--- The task ---
Return every line of the records below verbatim, leaving out the pictures.

___ Dataset content ___

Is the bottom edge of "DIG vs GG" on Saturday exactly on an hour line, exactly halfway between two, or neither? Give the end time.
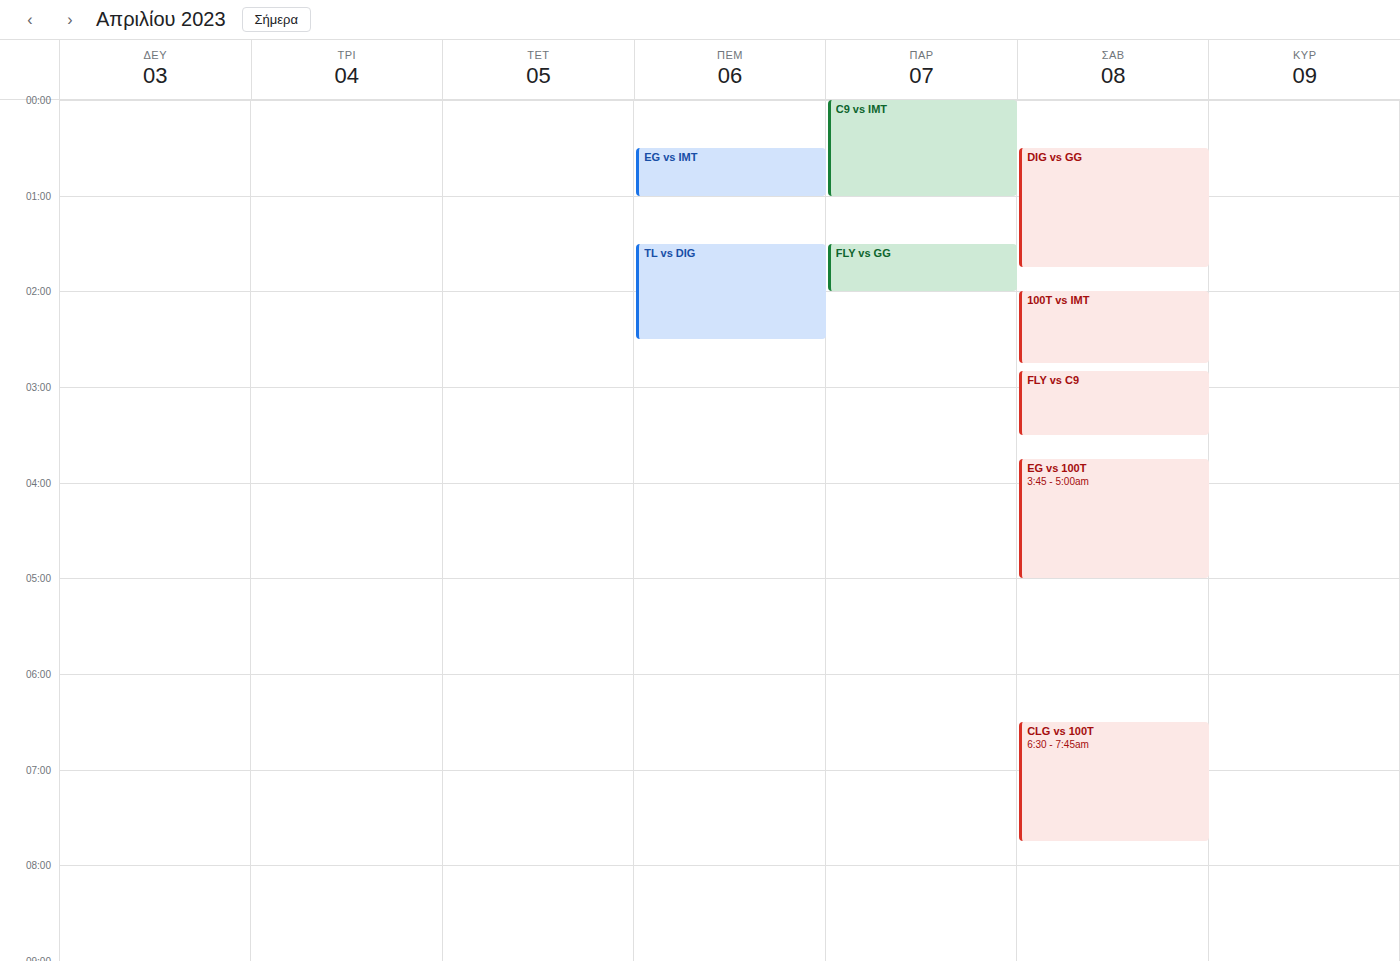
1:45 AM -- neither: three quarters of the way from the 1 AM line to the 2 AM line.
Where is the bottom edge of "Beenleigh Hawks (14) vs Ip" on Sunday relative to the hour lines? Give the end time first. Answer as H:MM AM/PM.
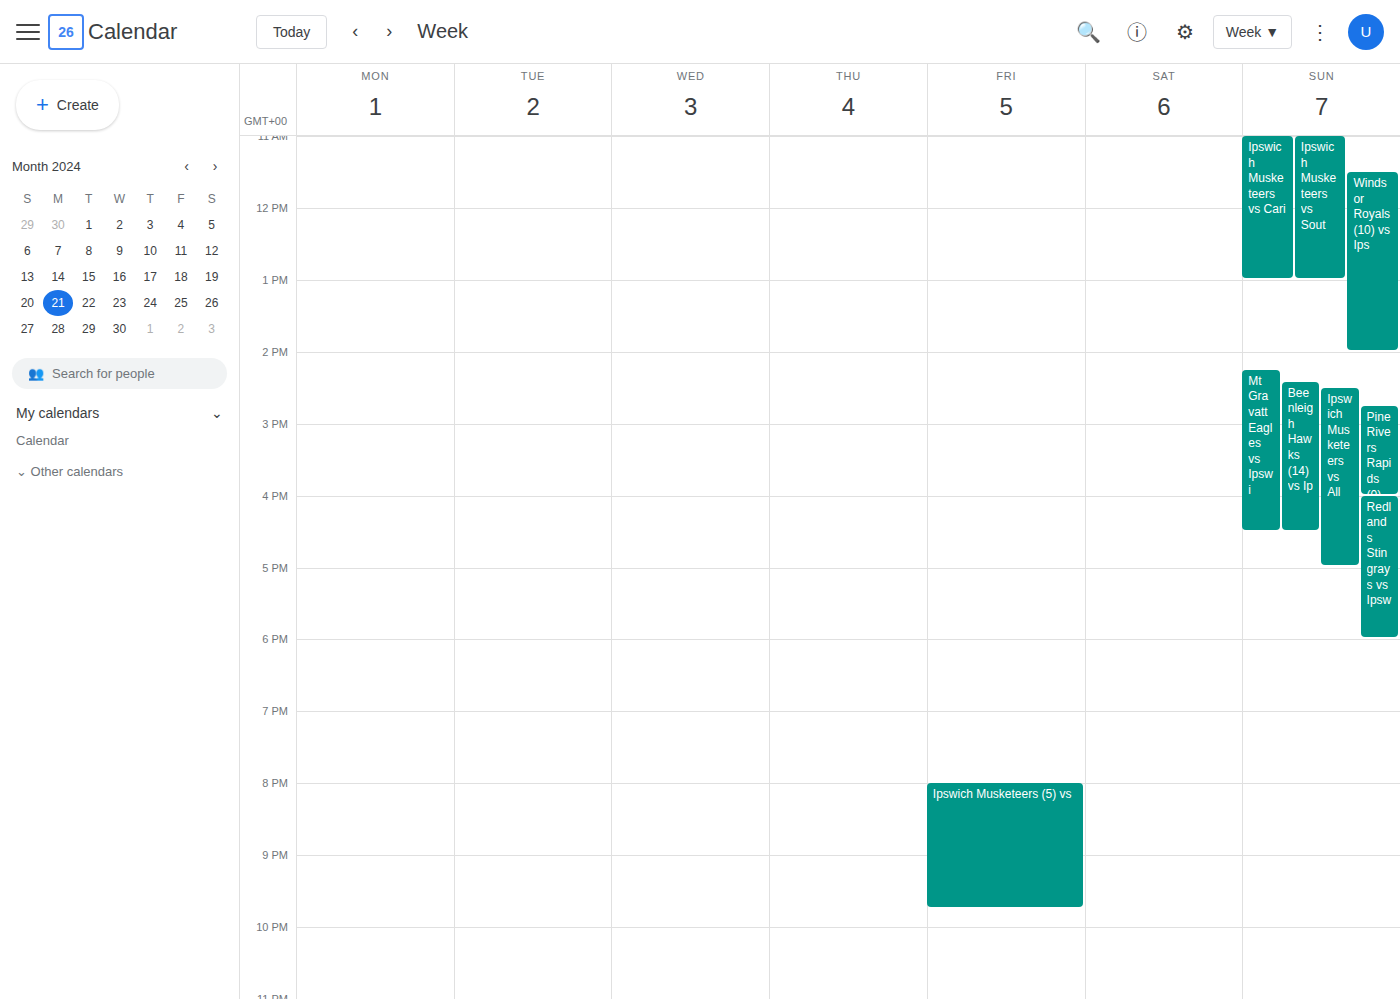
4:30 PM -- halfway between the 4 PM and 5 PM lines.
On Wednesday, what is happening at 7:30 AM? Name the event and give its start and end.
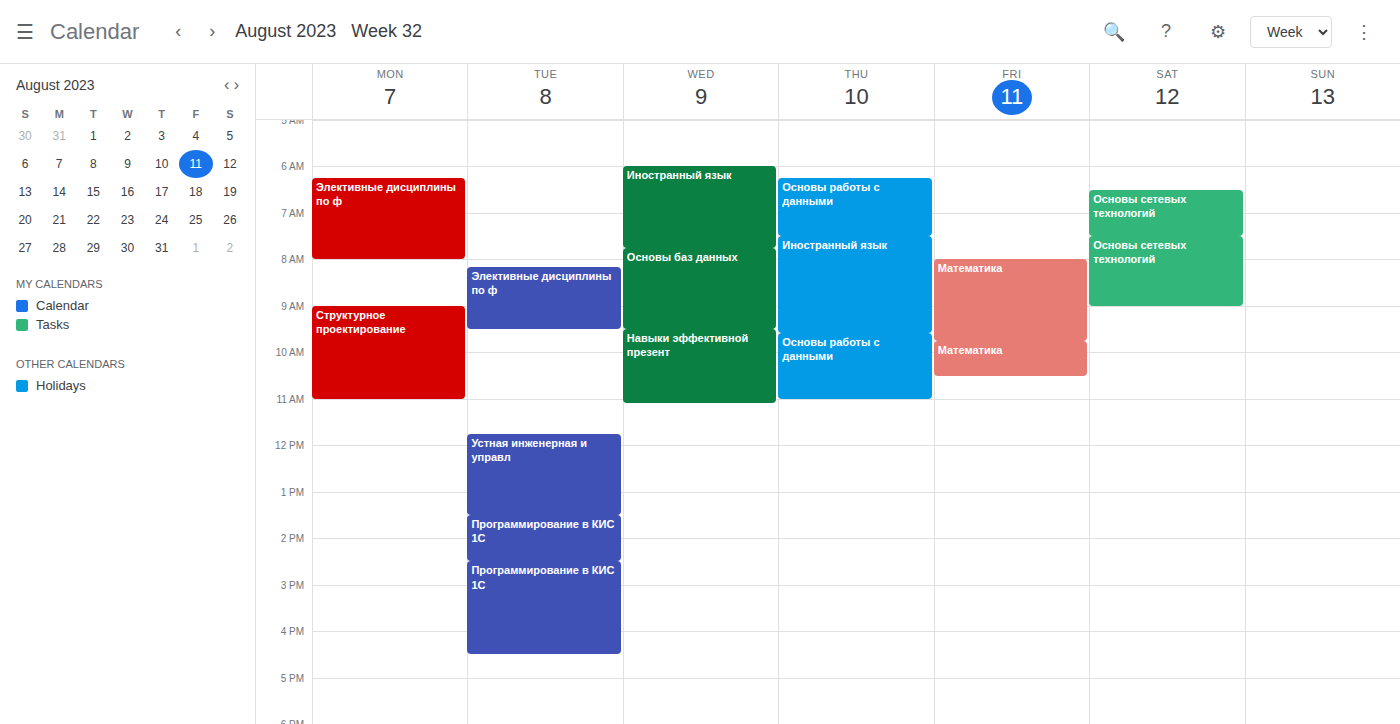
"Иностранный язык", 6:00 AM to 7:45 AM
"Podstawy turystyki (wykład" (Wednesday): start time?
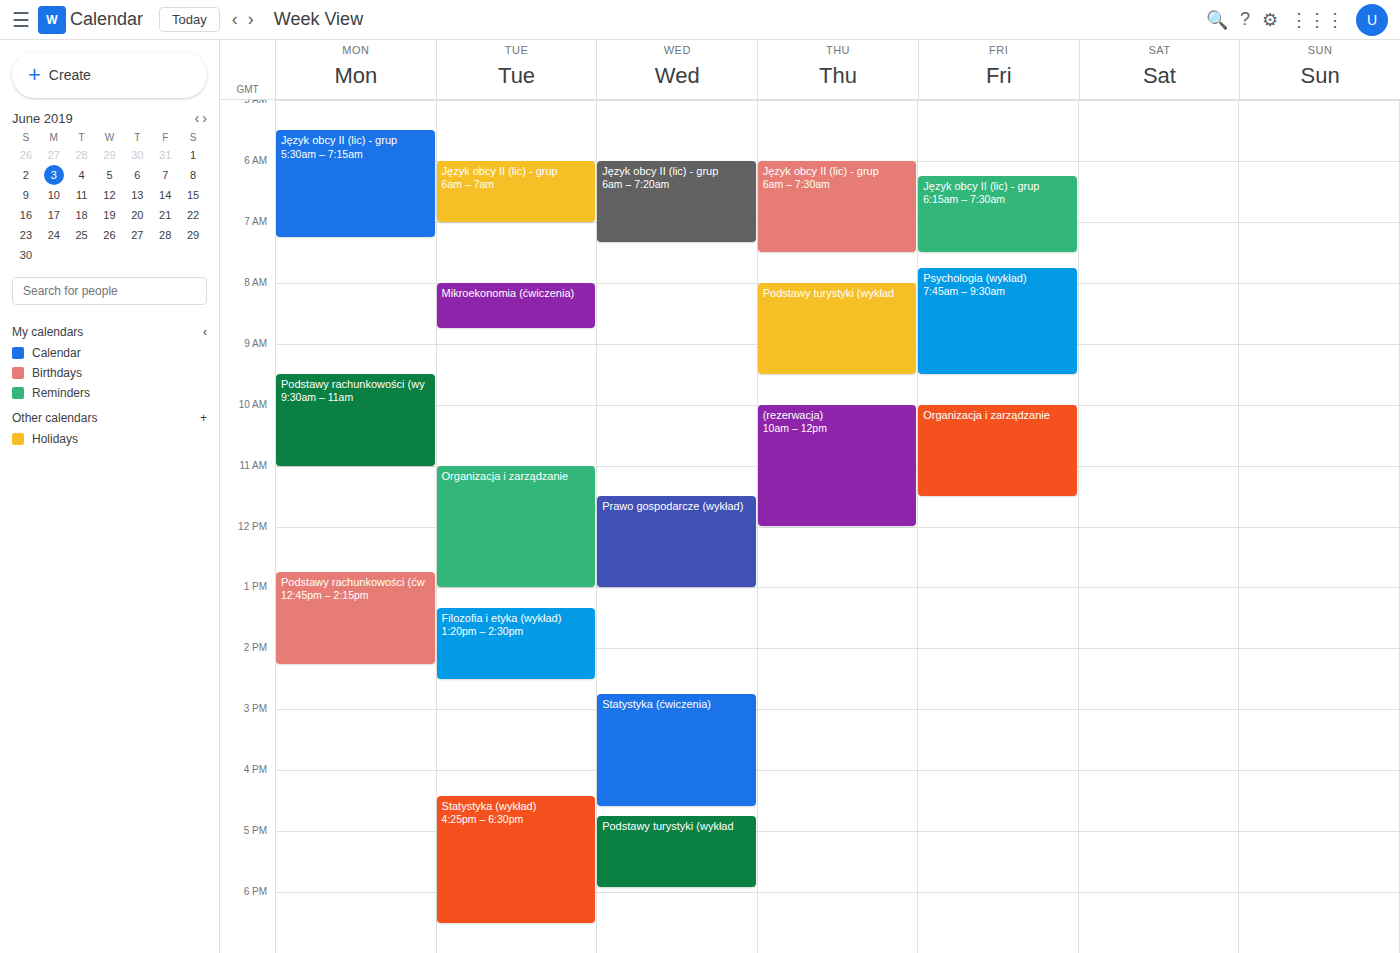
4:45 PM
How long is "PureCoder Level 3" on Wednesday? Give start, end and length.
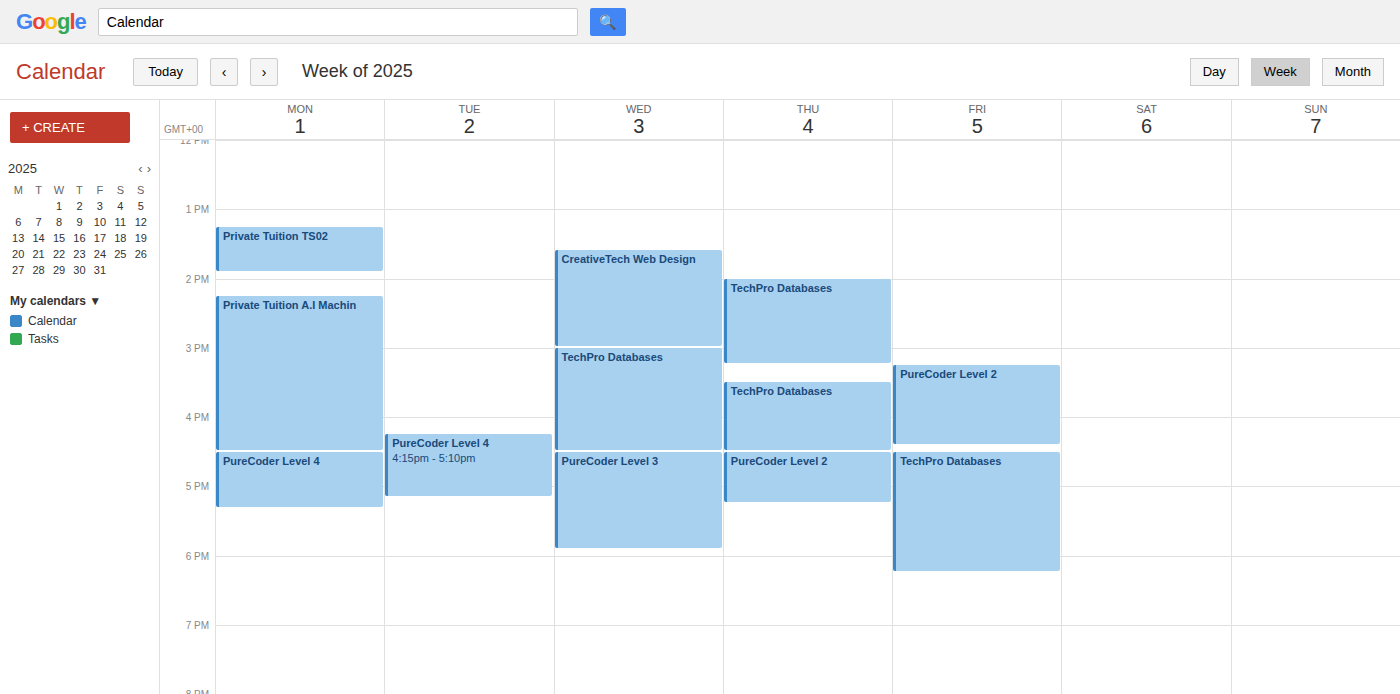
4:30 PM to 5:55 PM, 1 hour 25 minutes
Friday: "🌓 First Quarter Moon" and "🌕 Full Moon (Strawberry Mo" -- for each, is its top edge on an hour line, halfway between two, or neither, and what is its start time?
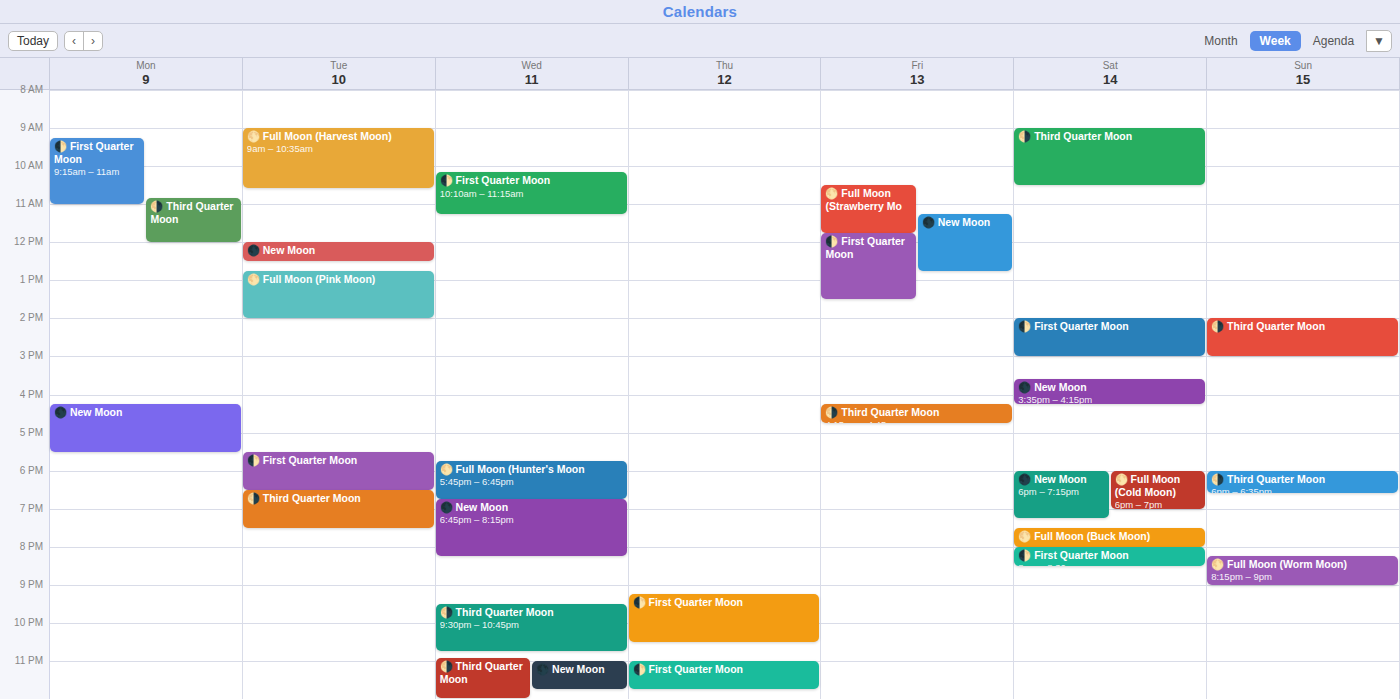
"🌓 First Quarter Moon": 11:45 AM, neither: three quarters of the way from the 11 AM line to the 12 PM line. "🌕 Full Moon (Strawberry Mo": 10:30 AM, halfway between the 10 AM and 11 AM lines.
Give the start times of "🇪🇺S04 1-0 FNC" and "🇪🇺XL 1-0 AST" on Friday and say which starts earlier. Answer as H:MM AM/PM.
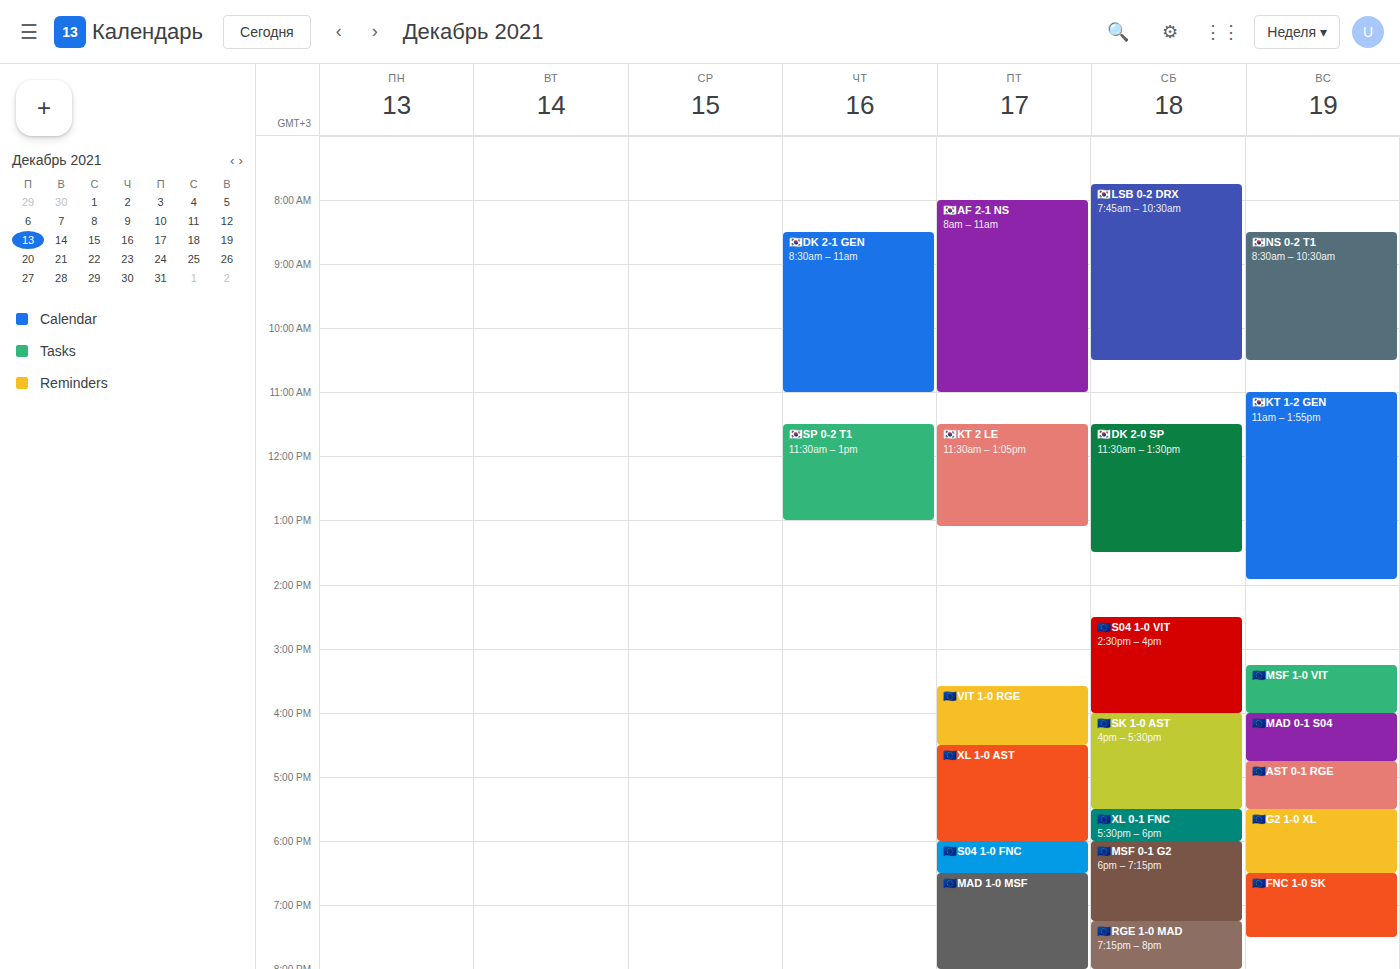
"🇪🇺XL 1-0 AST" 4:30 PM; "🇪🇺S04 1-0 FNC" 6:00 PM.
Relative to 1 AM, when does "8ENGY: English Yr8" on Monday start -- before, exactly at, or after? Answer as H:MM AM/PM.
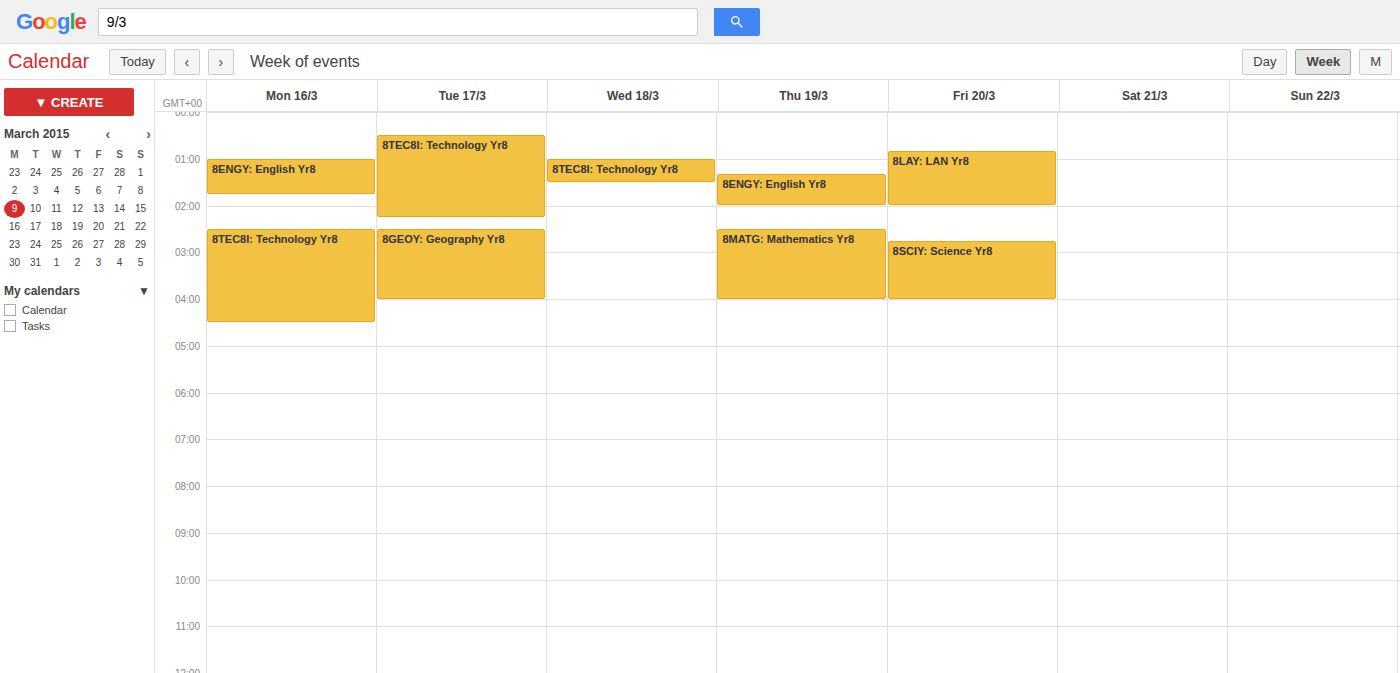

___

--- Output for this task ---
Is the bottom edge of "DIG vs GG" on Saturday exactly on an hour line, exactly halfway between two, or neither? Give the end time.
1:45 AM -- neither: three quarters of the way from the 1 AM line to the 2 AM line.
Where is the bottom edge of "Beenleigh Hawks (14) vs Ip" on Sunday relative to the hour lines? Give the end time first. Answer as H:MM AM/PM.
4:30 PM -- halfway between the 4 PM and 5 PM lines.
On Wednesday, what is happening at 7:30 AM? Name the event and give its start and end.
"Иностранный язык", 6:00 AM to 7:45 AM
"Podstawy turystyki (wykład" (Wednesday): start time?
4:45 PM
How long is "PureCoder Level 3" on Wednesday? Give start, end and length.
4:30 PM to 5:55 PM, 1 hour 25 minutes
Friday: "🌓 First Quarter Moon" and "🌕 Full Moon (Strawberry Mo" -- for each, is its top edge on an hour line, halfway between two, or neither, and what is its start time?
"🌓 First Quarter Moon": 11:45 AM, neither: three quarters of the way from the 11 AM line to the 12 PM line. "🌕 Full Moon (Strawberry Mo": 10:30 AM, halfway between the 10 AM and 11 AM lines.
Give the start times of "🇪🇺S04 1-0 FNC" and "🇪🇺XL 1-0 AST" on Friday and say which starts earlier. Answer as H:MM AM/PM.
"🇪🇺XL 1-0 AST" 4:30 PM; "🇪🇺S04 1-0 FNC" 6:00 PM.
Relative to 1 AM, when does "8ENGY: English Yr8" on Monday start -- before, exactly at, or after? Answer as H:MM AM/PM.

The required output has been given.